The court said it will hear the companies' argument that the government should have to pay because it required them to manufacture Agent Orange.Hercules Inc. of Wilmington, Del., and now-defunct William T. Thompson Co. made Agent Orange for the Pentagon during the 1960s under the federal Defense Production Act. That law allows the government to require companies to make products needed by the military.
Agent Orange was used to clear dense jungle growth in Vietnam. Veterans filed a class-action lawsuit against Agent Orange manufacturers years later, saying exposure to the defoliant caused health problems including cancer and birth defects.
Hercules, Thompson and other companies agreed in 1984 to pay the veterans $180 million.
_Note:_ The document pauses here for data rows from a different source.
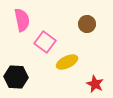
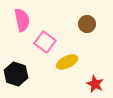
black hexagon: moved 3 px up; rotated 15 degrees clockwise
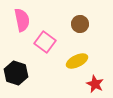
brown circle: moved 7 px left
yellow ellipse: moved 10 px right, 1 px up
black hexagon: moved 1 px up
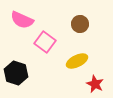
pink semicircle: rotated 125 degrees clockwise
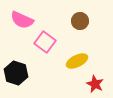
brown circle: moved 3 px up
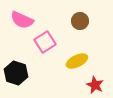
pink square: rotated 20 degrees clockwise
red star: moved 1 px down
Hercules' share of the settlement was $18.7 million and Thompson's share was $3 million.
Thompson stopped operating because of the threat of additional liability, its lawyers said.
In 1990, the two companies sued the federal government, seeking reimbursement for their settlement costs and legal fees.
The two companies said the government violated its contract by failing to disclose that the defoliant would contain toxic dioxins. Also, they said the Defense Production Act promised that no company would be held liable for following government orders.
A U.S. Claims Court judge dismissed their lawsuits, and the U.S. Court of Appeals for the Federal Circuit agreed last year.
In other court action, the Supreme Court Monday allowed states to charge sales taxes on the full price of bus trips and other transportation heading out-of-state.
The Constitution lets states tax transportation even when part of the travel occurs outside their borders, the court ruled in voting, 7-2, to let Oklahoma reinstate its tax on the out-of-state portion of bus trips.